ARBEITSAUFTRAG. Gib bitte den Abschnitt des Lesetexts von „Tritt man in“ bis „der Zeile besetzte.“ wortgetreu wieder.

LESETEXT.

######

Bauwerk
25hours Hotel
BWM Designers & Architects, Dreimeta - Wien - 2013
Platte mit Präsenz
Aufgestockt und frisch eingefärbt, mutiert ein Studentenheim zum trendigen Hotel und ein tristes Eck zu einer pointierten Setzung in der Stadt: Wiens „25hours Hotel“ am Weghuberpark – eine Visite.
15. Juni 2013 - Franziska Leeb
Anton Wildgans beschreibt 1928 in „Musik der Kindheit“ den heute als Zweierlinie bekannten Straßenzug von Museumstraße und Auerspergstraße, der zur Entlastung der Ringstraße vom Güterverkehr angelegt war und folglich Lastenstraße genannt wurde, als „Zeile der Lebendigen und Toten“. Er berichtet „vom ewig fließenden Strom des Verkehres“, der schweren Fuhrwerke, von den kaiserlichen Garden, die über die Lastenstraße zum Dienst in der Hofburg antraten, und von Trauerkondukten, die auf dieser „Heerstraße, Landstraße und dennoch Großstadtstraße“ vorbeizogen.
Wenn auch heute das Geschehen dort weniger pompös abläuft – die Mischung von Prunk und Banalität, die Wildgans in seinen Kindheitserinnerungen schildert, ist um den Weghuberpark, wo dem Dichter später ein Denkmal gesetzt wurde, immer noch nachvollziehbar. Auch eine gewisse Unwirtlichkeit ist in diesem Bereich spürbar: Dagegen richten weder die beiden Palais – das Trautson im Süden des Parks und nördlich davon das Auersperg – noch die Grünflächen viel aus, sofern man sich nicht in oder auf ihnen aufhält. Schräg gegenüber vom Weghuberpark mündet der Schmerlingplatz, den Camillo Sitte schon als „unrhythmische Stelle“ kritisiert hat, in die Auerspergstraße. Wenn der erste Bezirk ein Hintaus hat, dann liegt es hier.
Tritt man in die Lerchenfelder Straße ein, sind es nicht die Palais, die einem den Empfang bereiten, sondern Bauten, wie sie nüchterner kaum sein könnten. Rechter Hand wird im Anschluss an das Palais Auersperg das aus den frühen 1980ern stammende Amtshaus der Stadt Wien immer grauer. Vis-à-vis bot bis vor Kurzem das Ende der 1960er erbaute Studentenwohnheim einen kaum attraktiveren Auftakt, was gar nicht an der grundsätzlichen Qualität des von KurtSchlauss geplanten Gebäudes lag, sondern eher daran, dass es nicht ausreichend dominant den Beginn der Zeile besetzte.
In Betrieb ging das Haus 1969 nicht als Studentenwohnheim, sondern als Bürogebäude der Unido, die es bis zur Fertigstellung der UNO-City nutzte. Nach der Übersiedlung der UN-Organisation in die Donaustadt wurden die von Anfang an in jedem Zimmer vorgesehenen Badezimmer nachgerüstet und wurde das Haus seinem ursprünglichen Zweck übergeben, den es bis zum Sommer 2011 behielt. Damals thronte schon etliche Monate eine mittels parkseitig angebautem Liftturm erschlossene Glasbox über dem sechsstöckigen Stahlbetonbau, in der Hotelsuiten und eine Bar die Transformation des Hauses in ein Hotel ankündigten.

######

[Gespeicherte Dateneinträge]
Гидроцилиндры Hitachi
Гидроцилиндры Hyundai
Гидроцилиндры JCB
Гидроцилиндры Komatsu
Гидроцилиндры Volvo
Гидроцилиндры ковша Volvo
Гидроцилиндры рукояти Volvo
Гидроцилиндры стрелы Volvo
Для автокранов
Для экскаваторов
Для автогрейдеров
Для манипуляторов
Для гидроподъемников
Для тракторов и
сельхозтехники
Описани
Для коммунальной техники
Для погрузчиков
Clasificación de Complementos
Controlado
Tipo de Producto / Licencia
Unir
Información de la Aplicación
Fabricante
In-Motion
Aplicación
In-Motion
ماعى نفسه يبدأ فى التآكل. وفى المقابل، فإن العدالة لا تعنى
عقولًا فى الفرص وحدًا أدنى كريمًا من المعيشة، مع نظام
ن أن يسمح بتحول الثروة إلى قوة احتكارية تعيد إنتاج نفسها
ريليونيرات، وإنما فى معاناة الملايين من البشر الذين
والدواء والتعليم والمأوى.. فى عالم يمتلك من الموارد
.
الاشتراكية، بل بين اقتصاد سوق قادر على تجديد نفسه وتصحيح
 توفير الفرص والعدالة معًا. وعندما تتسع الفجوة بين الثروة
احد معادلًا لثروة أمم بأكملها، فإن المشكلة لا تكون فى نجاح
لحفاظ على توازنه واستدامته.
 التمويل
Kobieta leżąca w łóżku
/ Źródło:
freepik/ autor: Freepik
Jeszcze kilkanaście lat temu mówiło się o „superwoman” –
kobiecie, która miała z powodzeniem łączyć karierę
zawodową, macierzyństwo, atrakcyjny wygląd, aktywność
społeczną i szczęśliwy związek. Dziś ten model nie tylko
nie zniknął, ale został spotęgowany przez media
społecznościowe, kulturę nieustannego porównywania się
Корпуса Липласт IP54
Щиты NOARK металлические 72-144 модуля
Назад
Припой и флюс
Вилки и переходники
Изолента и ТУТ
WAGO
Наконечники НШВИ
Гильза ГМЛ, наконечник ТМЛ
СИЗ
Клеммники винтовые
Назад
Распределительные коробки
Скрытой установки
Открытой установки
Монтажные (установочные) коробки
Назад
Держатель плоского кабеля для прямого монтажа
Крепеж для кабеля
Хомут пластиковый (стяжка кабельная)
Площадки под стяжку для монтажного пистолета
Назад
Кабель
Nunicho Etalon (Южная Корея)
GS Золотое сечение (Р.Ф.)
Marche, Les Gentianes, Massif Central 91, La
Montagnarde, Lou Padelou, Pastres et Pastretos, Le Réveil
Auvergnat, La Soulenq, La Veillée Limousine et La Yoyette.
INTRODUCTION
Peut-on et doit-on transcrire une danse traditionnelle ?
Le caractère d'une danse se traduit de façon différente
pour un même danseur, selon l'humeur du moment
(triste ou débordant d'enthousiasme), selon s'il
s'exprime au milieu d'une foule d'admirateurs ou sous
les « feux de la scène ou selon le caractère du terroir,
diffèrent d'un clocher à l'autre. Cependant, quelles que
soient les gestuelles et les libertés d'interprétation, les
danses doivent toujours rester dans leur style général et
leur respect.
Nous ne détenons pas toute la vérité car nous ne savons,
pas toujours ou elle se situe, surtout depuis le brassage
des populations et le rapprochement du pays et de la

######

DIE ANTWORT.
Tritt man in die Lerchenfelder Straße ein, sind es nicht die Palais, die einem den Empfang bereiten, sondern Bauten, wie sie nüchterner kaum sein könnten. Rechter Hand wird im Anschluss an das Palais Auersperg das aus den frühen 1980ern stammende Amtshaus der Stadt Wien immer grauer. Vis-à-vis bot bis vor Kurzem das Ende der 1960er erbaute Studentenwohnheim einen kaum attraktiveren Auftakt, was gar nicht an der grundsätzlichen Qualität des von KurtSchlauss geplanten Gebäudes lag, sondern eher daran, dass es nicht ausreichend dominant den Beginn der Zeile besetzte.